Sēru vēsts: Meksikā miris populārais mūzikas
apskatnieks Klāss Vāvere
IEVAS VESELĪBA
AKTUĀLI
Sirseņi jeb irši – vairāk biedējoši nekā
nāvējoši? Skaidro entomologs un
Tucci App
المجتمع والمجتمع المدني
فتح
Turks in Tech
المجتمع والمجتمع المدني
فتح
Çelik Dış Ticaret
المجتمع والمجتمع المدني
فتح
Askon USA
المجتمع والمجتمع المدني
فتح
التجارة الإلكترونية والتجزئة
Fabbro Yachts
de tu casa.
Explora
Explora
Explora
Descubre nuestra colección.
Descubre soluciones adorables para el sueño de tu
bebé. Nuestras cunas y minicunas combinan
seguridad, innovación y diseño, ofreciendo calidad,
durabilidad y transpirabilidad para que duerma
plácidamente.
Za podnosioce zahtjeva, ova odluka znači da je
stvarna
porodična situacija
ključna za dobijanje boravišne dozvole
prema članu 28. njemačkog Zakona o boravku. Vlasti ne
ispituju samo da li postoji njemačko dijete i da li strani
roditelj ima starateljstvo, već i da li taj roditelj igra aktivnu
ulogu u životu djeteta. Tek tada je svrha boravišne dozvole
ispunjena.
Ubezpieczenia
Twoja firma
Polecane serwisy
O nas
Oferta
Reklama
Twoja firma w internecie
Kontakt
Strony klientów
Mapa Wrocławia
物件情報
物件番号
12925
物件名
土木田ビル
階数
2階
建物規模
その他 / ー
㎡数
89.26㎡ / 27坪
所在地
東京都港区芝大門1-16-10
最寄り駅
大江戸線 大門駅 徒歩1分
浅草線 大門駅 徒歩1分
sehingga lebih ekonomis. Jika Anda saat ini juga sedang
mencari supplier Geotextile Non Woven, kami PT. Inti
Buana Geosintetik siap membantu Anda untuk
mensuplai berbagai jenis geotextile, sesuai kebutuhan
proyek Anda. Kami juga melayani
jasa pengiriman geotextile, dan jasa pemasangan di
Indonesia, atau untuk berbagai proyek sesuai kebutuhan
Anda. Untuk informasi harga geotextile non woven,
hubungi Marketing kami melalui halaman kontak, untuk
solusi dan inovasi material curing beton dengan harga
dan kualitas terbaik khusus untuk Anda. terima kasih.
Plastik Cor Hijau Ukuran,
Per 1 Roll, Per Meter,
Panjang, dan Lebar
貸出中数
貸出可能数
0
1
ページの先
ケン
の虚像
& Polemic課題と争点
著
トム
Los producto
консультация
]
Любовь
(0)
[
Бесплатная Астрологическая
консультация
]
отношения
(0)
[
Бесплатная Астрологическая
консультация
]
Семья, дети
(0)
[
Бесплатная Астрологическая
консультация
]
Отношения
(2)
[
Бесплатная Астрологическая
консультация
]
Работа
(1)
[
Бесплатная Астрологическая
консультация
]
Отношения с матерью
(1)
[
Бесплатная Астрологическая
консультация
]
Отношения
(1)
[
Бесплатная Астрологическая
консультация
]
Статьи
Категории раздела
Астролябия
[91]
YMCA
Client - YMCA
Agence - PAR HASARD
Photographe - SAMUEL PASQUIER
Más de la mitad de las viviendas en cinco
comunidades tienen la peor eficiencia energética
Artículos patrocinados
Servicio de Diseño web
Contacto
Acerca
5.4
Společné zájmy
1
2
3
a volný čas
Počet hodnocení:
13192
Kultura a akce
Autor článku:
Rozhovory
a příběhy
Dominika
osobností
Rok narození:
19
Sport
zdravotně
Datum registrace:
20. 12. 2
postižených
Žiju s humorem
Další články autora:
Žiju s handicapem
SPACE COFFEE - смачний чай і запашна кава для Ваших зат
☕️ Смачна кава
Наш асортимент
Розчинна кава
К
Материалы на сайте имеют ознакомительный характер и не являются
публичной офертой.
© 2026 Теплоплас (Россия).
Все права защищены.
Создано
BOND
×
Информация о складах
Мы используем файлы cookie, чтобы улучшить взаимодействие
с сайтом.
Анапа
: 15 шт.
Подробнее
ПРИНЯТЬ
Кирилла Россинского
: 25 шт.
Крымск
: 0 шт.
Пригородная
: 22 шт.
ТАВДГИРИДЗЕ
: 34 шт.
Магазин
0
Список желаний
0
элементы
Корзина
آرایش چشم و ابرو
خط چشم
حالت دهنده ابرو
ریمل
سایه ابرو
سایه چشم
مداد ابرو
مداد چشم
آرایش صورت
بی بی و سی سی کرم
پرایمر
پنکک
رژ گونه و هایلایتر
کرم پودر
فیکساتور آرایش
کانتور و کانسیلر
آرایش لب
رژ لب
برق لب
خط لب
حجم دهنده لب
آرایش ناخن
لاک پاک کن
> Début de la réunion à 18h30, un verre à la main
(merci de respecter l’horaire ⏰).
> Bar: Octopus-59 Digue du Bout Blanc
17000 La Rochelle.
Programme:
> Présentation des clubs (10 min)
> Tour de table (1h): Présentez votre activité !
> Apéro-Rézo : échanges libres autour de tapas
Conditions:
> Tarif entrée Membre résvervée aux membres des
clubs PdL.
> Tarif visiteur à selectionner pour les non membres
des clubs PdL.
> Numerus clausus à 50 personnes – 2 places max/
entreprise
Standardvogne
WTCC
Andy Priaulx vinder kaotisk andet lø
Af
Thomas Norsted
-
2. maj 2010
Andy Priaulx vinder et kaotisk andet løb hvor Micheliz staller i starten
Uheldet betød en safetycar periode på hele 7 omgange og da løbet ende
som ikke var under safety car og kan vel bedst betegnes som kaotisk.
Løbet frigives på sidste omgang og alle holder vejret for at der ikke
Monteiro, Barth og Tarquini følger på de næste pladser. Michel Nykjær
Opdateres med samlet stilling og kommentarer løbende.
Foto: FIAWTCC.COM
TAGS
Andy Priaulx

┄┄┄┄┄┄

* _Task directions_: The lines holding the word "kebutuhan" are the answer. Pull them out of the records and copy them.

* _The answer_:
mensuplai berbagai jenis geotextile, sesuai kebutuhan
Indonesia, atau untuk berbagai proyek sesuai kebutuhan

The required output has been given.